[Stored items]
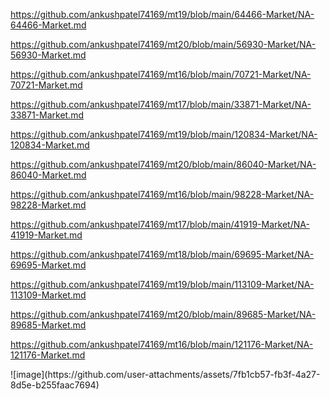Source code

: <p><a href="https://github.com/ankushpatel74169/mt19/blob/main/64466-Market/NA-64466-Market.md">https://github.com/ankushpatel74169/mt19/blob/main/64466-Market/NA-64466-Market.md</a></p><p><a href="https://github.com/ankushpatel74169/mt20/blob/main/56930-Market/NA-56930-Market.md">https://github.com/ankushpatel74169/mt20/blob/main/56930-Market/NA-56930-Market.md</a></p><p><a href="https://github.com/ankushpatel74169/mt16/blob/main/70721-Market/NA-70721-Market.md">https://github.com/ankushpatel74169/mt16/blob/main/70721-Market/NA-70721-Market.md</a></p><p><a href="https://github.com/ankushpatel74169/mt17/blob/main/33871-Market/NA-33871-Market.md">https://github.com/ankushpatel74169/mt17/blob/main/33871-Market/NA-33871-Market.md</a></p><p><a href="https://github.com/ankushpatel74169/mt19/blob/main/120834-Market/NA-120834-Market.md">https://github.com/ankushpatel74169/mt19/blob/main/120834-Market/NA-120834-Market.md</a></p><p><a href="https://github.com/ankushpatel74169/mt20/blob/main/86040-Market/NA-86040-Market.md">https://github.com/ankushpatel74169/mt20/blob/main/86040-Market/NA-86040-Market.md</a></p><p><a href="https://github.com/ankushpatel74169/mt16/blob/main/98228-Market/NA-98228-Market.md">https://github.com/ankushpatel74169/mt16/blob/main/98228-Market/NA-98228-Market.md</a></p><p><a href="https://github.com/ankushpatel74169/mt17/blob/main/41919-Market/NA-41919-Market.md">https://github.com/ankushpatel74169/mt17/blob/main/41919-Market/NA-41919-Market.md</a></p><p><a href="https://github.com/ankushpatel74169/mt18/blob/main/69695-Market/NA-69695-Market.md">https://github.com/ankushpatel74169/mt18/blob/main/69695-Market/NA-69695-Market.md</a></p><p><a href="https://github.com/ankushpatel74169/mt19/blob/main/113109-Market/NA-113109-Market.md">https://github.com/ankushpatel74169/mt19/blob/main/113109-Market/NA-113109-Market.md</a></p><p><a href="https://github.com/ankushpatel74169/mt20/blob/main/89685-Market/NA-89685-Market.md">https://github.com/ankushpatel74169/mt20/blob/main/89685-Market/NA-89685-Market.md</a></p><p><a href="https://github.com/ankushpatel74169/mt16/blob/main/121176-Market/NA-121176-Market.md">https://github.com/ankushpatel74169/mt16/blob/main/121176-Market/NA-121176-Market.md</a></p>
![image](https://github.com/user-attachments/assets/7fb1cb57-fb3f-4a27-8d5e-b255faac7694)
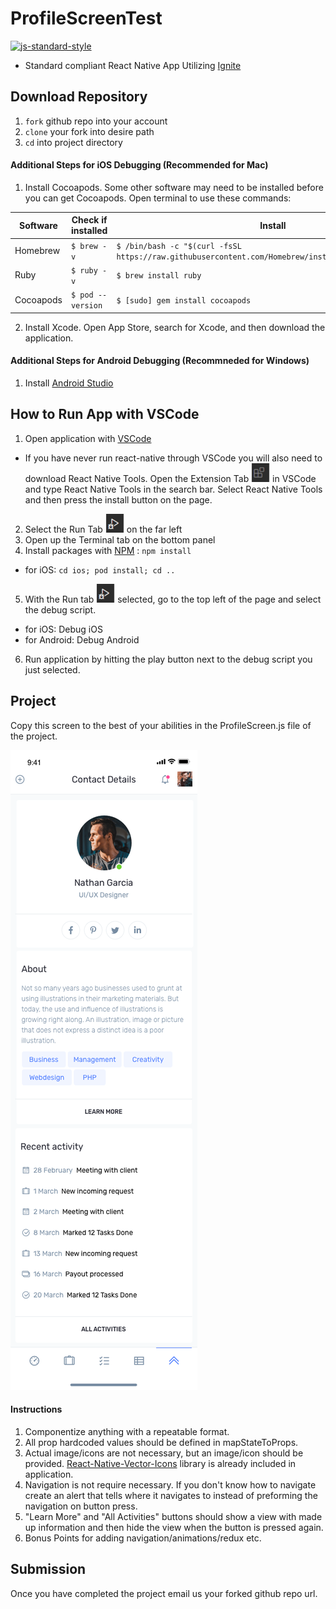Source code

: #  ProfileScreenTest
[![js-standard-style](https://img.shields.io/badge/code%20style-standard-brightgreen.svg?style=flat)](http://standardjs.com/)

* Standard compliant React Native App Utilizing [Ignite](https://github.com/infinitered/ignite)

## Download Repository

1. `fork` github repo into your account
2. `clone` your fork into desire path
3. `cd` into project directory


#### Additional Steps for iOS Debugging (Recommended for Mac)
1. Install Cocoapods.  Some other software may need to be installed before you can get Cocoapods.  Open terminal to use these commands:
 
 | Software |  Check if installed | Install |
 | --- | --- | --- |
 |Homebrew | `$ brew -v`|  `$ /bin/bash -c "$(curl -fsSL https://raw.githubusercontent.com/Homebrew/install/master/install.sh)"`|
|Ruby | `$ ruby -v` | `$ brew install ruby`|
|Cocoapods | `$ pod --version`| `$ [sudo] gem install cocoapods` |
2. Install Xcode. Open App Store, search for Xcode, and then download the application.

#### Additional Steps for Android Debugging (Recommneded for Windows)
1. Install [Android Studio](https://developer.android.com/studio)

## How to Run App with VSCode

1. Open application with [VSCode](https://code.visualstudio.com/download)
  * If you have never run react-native through VSCode you will also need to download React Native Tools.  Open the Extension Tab ![image](./Docs/Images/Extension-Tab.png) in VSCode and type React Native Tools in the search bar.  Select React Native Tools and then press the install button on the page.
2. Select the Run Tab ![image](./Docs/Images/Run-Tab.png) on the far left
3. Open up the Terminal tab on the bottom panel
4. Install packages with [NPM](https://www.npmjs.com/get-npm) : `npm install` 
  * for iOS:
  	`cd ios; pod install; cd ..`
5. With the Run tab ![image](./Docs/Images/Run-Tab.png) selected, go to the top left of the page and select the debug script. 
  * for iOS: Debug iOS
  * for Android: Debug Android
6. Run application by hitting the play button next to the debug script you just selected.


## Project
Copy this screen to the best of your abilities in the ProfileScreen.js file of the project.

![image](./Docs/Images/Profile-Screen.png)


#### Instructions

1. Componentize anything with a repeatable format.
2. All prop hardcoded values should be defined in mapStateToProps.
3. Actual image/icons are not necessary, but an image/icon should be provided. [React-Native-Vector-Icons](https://github.com/oblador/react-native-vector-icons) library is already included in application.
4. Navigation is not require necessary.  If you don't know how to navigate create an alert that tells where it navigates to instead of preforming the navigation on button press.
5. "Learn More" and "All Activities" buttons should show a view with made up information and then hide the view when the button is pressed again.
6. Bonus Points for adding navigation/animations/redux etc.


## Submission

Once you have completed the project email us your forked github repo url.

* _Problem details_
Locate the word "left" in the records above, and return each line that has it.

* _Answer area_
2. Select the Run Tab ![image](./Docs/Images/Run-Tab.png) on the far left
5. With the Run tab ![image](./Docs/Images/Run-Tab.png) selected, go to the top left of the page and select the debug script. 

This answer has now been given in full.